SC gives lawyer time to establish ownership of Tejori Heights plot

Published October 29, 2021
The lawyer repeatedly requested the bench to send the matter back to the Sindh High Court where a suit about the land in question was filed by Pakistan Railways. — PPI/File
The lawyer repeatedly requested the bench to send the matter back to the Sindh High Court where a suit about the land in question was filed by Pakistan Railways. — PPI/File

KARACHI: The Supreme Court on Thursday observed that apparently the counsel for builders of Tejori Heights, Gulshan-i-Iqbal, remained unable to establish the ownership of the land being used for the construction of a multi-storey building on the plot.

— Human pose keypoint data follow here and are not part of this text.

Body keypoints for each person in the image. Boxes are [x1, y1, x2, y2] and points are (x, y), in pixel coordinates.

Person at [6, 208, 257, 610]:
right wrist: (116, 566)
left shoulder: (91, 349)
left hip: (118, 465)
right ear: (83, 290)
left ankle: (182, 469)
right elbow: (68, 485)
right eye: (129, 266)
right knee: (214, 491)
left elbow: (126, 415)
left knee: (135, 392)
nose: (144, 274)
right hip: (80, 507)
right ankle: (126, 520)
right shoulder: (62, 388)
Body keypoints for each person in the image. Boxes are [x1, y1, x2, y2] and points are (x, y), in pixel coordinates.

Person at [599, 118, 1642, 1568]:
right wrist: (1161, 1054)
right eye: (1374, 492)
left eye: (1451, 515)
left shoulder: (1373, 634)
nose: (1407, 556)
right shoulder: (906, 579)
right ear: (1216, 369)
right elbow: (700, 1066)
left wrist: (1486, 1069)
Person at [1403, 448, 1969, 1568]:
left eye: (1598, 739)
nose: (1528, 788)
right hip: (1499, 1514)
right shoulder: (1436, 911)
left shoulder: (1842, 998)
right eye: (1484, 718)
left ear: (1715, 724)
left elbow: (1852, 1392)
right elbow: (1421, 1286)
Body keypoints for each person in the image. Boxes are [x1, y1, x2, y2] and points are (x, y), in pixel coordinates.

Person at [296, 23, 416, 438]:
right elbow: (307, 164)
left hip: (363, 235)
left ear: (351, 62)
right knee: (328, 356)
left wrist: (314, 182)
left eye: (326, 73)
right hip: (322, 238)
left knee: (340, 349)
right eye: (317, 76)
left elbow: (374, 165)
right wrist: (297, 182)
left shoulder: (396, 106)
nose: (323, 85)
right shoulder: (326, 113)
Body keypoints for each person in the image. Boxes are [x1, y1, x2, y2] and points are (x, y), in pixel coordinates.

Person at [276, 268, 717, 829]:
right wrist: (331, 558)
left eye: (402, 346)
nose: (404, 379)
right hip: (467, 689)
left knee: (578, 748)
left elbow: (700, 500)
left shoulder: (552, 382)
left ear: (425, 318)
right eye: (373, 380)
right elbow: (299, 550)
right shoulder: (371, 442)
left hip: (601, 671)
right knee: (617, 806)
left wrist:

However, the builders’ lawyer again requested for some time to seek instructions from the his clients when the three-member bench headed by Chief Justice Gulzar Ahmed was intending to pass an order. The hearing was put off for the day.

The other members of the bench are Justice Ijaz Ul Ahsan and Justice Qazi Mohammad Amin Ahmed.

The under-construction building is located near near the abandoned Gilani railway station of the Karachi Circular Railway. Pakistan Railways has claimed that the subject land had been allotted for the KCR and the same had been encroached upon by the builders.

When the matter came up for hearing on Thursday, senior counsel Raza Rabbani, representing the builders, made further submissions as he had also argued in the matter on Oct 25 and 26. However, he could not give a satisfactory reply to several questions raised by the bench to establish the title of the land.

Last ditch efforts by builders to save under-construction building from demolition

The CPJ observed that the construction on the land appeared to be illegal as the documents produced in the court were manipulated, and remarked that one could get any document from the board of revenue against a bribe.

He asked the lawyer to get instructions from his clients whether they were going to demolish the building or the court should pass an order in this regard.

Justice Ahsan asked the lawyer that the power of attorney only related to survey 190 and it did not speak about survey 188 or any other surveyed or Na-class (un-surveyed land).

He further said that there should have been a fresh sale deed for new/substitute property as title could not be transferred by rectification of general power of attorney or sale agreement.

While responding to another argument of the counsel, Justice Ahsan said that if the sale deed of the property in question was made in 2015 then why they waited for five years for rectification. The rectification deed could not constitute a sale deed, he added.

The counsel also drew the attention of the bench to a decree issued by a senior civil judge in 1989 about the land in question but Justice Ahsan observed that how adverse possession decree and ex-party decree could be issued about a state land.

When Mr Rabbani attempted to bank on a summary approved by the then chief minister about the subject land, the CJP said that the CM had nothing to do with it as he had no powers to grant government land to any private person.

The bench observed that till the cancellation of the sale deed of survey 190, allotment could not be made in survey 188.

The counsel argued that there was a typographic mistake regarding survey 190. However, the CJP did not agree saying that ‘survey 190’ was written everywhere in the documents.

The lawyer repeatedly requested the bench to send the matter back to the Sindh High Court where a suit about the land in question was filed by Pakistan Railways.

In December last year, the apex court had ordered immediate suspension of work on Tejori Heights and barred the builders from creating a third-party interest.

It had said that on the basis of documents, prima facie there was no right of Tejori Heights on the land in question and directed the commissioner of Karachi to take over the site till further order.

The lawyer for the PR had contended that the land belonged to the railways and an illegal construction was being made on the basis of forged documents.

Later, the builders had filed a review petition before the apex court against its earlier order. However, on Oct 25, Mr Rabbani informed the bench that he was withdrawing the review application and willing to make arguments as an intervener in another application filed by the railways about the subject land in the apex court. The bench allowed him to advance his arguments.